Japan yesterday confirmed the first fatal bear attack of the year after a record 13 deaths last year, with reports pointing to a jump in sightings as the animals emerge hungry from hibernation.
A spate of bear encounters including at hot spring resorts and in supermarkets last year sparked alarm, with the government deploying troops to help trap and hunt the animals.
Record sightings have been reported again this year as the bears emerge from their winter slumber, local media reported.

Photo: Reuters
This year’s first confirmed fatality, reportedly a 55-year-old woman, was discovered on April 21 in Iwate Prefecture, the Japanese Ministry of the Environment said.
Two more sets of human remains were found this week, police said, with media reports drawing a link to bear attacks.
One of the two bodies was discovered elsewhere in the Iwate Prefecture on Thursday, while another was found in a forest in Yamagata Prefecture on Tuesday, police said, without providing the cause of the deaths.
Broadcaster NHK identified one of the two as Chiyoko Kumagai, 69, who went missing after going to a mountain forest to pick edible wild plants.
Police and rescuers on Thursday launched a search in the forest where her car was parked and found her body shortly after 8am, NHK reported.
She reportedly had injuries on her face and head that appeared to have been caused by an animal’s claws.
City officials said local hunters were expected to begin patrolling the area yesterday.
Last year’s record number of fatal attacks was more than double the previous high of six. More than 200 people were also injured.
The animals were seen entering homes, roaming near schools, and rampaging in supermarkets and hot spring resorts almost on a daily basis.

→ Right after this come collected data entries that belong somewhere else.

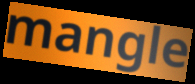
mangle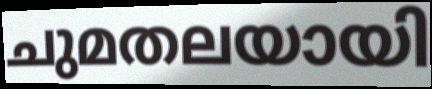
ചുമതലയായിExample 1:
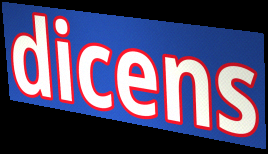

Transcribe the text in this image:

dicens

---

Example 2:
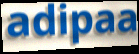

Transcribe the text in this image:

adipaa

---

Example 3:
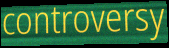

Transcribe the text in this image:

controversy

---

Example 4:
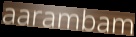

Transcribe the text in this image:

aarambam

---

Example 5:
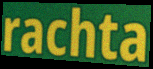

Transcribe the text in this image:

rachtaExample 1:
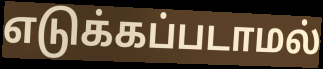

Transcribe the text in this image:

எடுக்கப்படாமல்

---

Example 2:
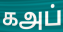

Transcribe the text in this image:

கஅப்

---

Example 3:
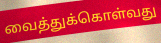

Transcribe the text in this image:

வைத்துக்கொள்வது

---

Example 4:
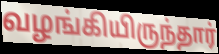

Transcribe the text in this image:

வழங்கியிருந்தார்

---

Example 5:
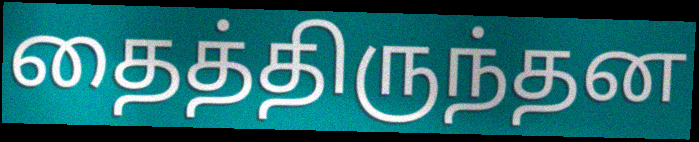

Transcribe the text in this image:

தைத்திருந்தன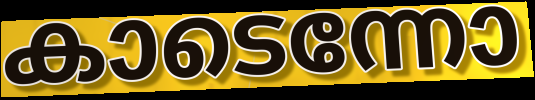
കാടെന്നോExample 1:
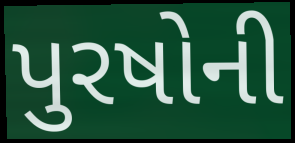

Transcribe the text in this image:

પુરષોની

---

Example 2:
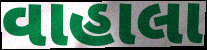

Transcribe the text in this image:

વાહાલા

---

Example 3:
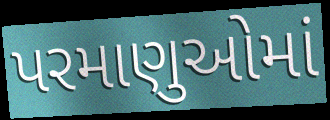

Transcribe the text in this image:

પરમાણુઓમાં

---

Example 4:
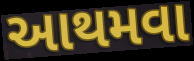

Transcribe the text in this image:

આથમવા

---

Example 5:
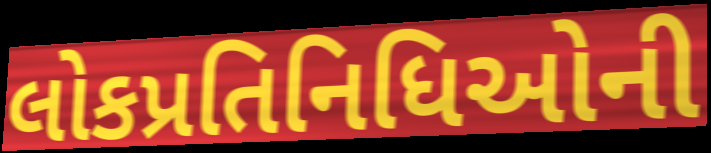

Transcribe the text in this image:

લોકપ્રતિનિધિઓનીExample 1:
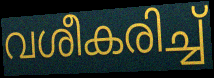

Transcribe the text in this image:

വശീകരിച്ച്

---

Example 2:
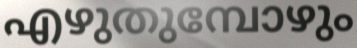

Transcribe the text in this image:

എഴുതുമ്പോഴും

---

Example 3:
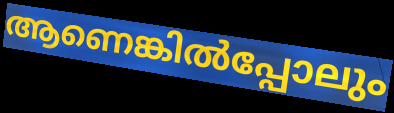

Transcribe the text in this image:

ആണെങ്കിൽപ്പോലും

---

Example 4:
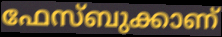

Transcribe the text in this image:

ഫേസ്ബുക്കാണ്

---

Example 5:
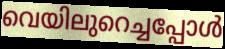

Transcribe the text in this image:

വെയിലുറെച്ചപ്പോൾ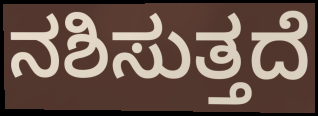
ನಶಿಸುತ್ತದೆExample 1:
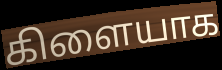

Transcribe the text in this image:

கிளையாக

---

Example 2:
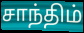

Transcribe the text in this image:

சாந்திம்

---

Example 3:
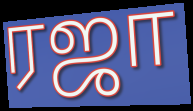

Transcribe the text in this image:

ரஜா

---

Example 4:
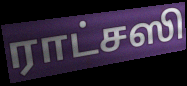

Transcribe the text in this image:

ராட்சஸி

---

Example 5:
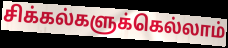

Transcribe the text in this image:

சிக்கல்களுக்கெல்லாம்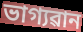
ভাগ্যৱান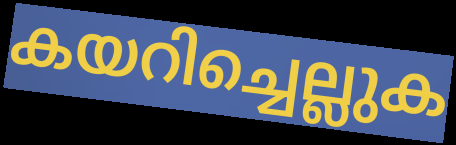
കയറിച്ചെല്ലുകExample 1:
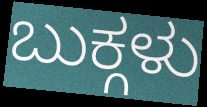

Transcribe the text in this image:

ಬುಕ್ಗಳು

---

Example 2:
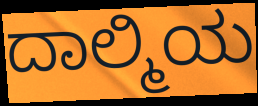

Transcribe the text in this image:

ದಾಲ್ಮಿಯ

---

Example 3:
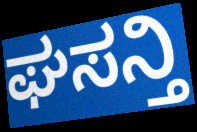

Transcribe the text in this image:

ಘಸನ್ತಿ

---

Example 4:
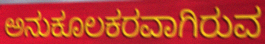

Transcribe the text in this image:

ಅನುಕೂಲಕರವಾಗಿರುವ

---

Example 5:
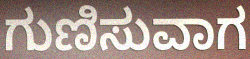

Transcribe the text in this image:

ಗುಣಿಸುವಾಗ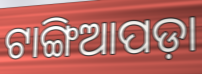
ଟାଙ୍ଗିଆପଡ଼ା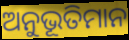
ଅନୁଭୂତିମାନ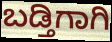
ಬಡ್ತಿಗಾಗಿ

Between April 1, 2025, and March 31 last year more than 14,000 bears were culled, official data showed, almost three times the previous year.

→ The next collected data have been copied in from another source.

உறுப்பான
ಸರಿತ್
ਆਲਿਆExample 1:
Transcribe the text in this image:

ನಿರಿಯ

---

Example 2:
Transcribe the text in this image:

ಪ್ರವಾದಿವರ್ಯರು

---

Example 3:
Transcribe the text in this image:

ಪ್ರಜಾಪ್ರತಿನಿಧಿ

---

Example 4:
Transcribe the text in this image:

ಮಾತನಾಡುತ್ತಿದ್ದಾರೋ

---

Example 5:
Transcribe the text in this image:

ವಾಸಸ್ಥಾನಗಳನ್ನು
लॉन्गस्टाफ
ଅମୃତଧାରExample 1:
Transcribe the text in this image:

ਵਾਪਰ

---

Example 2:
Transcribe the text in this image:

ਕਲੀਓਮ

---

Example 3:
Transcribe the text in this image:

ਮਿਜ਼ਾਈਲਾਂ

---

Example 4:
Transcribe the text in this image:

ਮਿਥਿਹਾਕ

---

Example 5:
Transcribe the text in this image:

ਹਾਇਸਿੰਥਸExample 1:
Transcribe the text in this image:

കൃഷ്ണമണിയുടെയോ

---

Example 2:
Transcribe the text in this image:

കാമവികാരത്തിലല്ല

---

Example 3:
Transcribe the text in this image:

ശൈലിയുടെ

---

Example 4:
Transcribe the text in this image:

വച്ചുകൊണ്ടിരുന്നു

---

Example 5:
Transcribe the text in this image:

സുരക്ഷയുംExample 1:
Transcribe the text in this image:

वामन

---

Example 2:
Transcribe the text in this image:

Scientists say that last year’s upsurge was driven by fast-growing numbers of bears, combined with a falling human population, especially in rural areas.

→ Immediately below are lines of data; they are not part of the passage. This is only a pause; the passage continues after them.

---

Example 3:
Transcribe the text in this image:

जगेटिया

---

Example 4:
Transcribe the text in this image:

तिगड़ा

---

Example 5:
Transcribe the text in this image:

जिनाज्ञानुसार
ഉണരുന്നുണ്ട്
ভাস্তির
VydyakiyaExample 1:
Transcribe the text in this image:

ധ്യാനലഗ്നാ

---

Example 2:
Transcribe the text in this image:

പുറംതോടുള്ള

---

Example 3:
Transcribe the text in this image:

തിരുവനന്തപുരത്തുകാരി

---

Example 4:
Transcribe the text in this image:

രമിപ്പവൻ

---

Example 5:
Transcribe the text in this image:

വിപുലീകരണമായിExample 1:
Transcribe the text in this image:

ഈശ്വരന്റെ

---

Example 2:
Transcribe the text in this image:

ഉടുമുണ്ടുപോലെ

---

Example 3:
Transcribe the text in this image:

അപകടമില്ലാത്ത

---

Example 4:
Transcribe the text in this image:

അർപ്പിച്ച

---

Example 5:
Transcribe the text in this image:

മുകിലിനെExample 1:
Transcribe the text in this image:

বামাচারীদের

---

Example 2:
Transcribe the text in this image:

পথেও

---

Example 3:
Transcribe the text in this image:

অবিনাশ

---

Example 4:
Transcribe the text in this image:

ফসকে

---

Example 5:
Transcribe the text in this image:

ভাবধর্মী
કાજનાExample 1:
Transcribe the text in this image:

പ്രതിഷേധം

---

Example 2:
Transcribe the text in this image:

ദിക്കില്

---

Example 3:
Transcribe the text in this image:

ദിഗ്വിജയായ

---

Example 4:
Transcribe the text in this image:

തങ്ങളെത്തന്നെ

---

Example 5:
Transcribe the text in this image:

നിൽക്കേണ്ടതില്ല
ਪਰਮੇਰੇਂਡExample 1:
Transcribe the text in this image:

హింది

Bears are thriving thanks in part to an abundance of food — including acorns, deer and boars — due to a warming climate, experts say.
The brown bear population has doubled in three decades and now stands at about 12,000, while the number of Asian black bears has climbed on Honshu island, reaching 42,000, a 2025 government report said.
This in turn has led to “overcrowding,” forcing some bears to stray out of the mountains toward areas inhabited by humans, experts say.
Cubs in particular can become less fearful, and develop a taste for farmed produce and common fruits such as persimmon, but poor harvests in 2025 pushed bears to seek food elsewhere.
This year forecasts for nuts and other food are better, but as the animals have emerged from winter hibernation there have also been record numbers of sightings, local media reported.
In Miyagi, Akita, and Fukushima prefectures, the number of sightings last month was about four times that of the previous year, the Yomiuri Shimbun reported.
Brown bears — which can outrun a human — are found only in the main northern island of Hokkaido, while smaller Japanese black bears are common across Japan and are responsible for most of the attacks.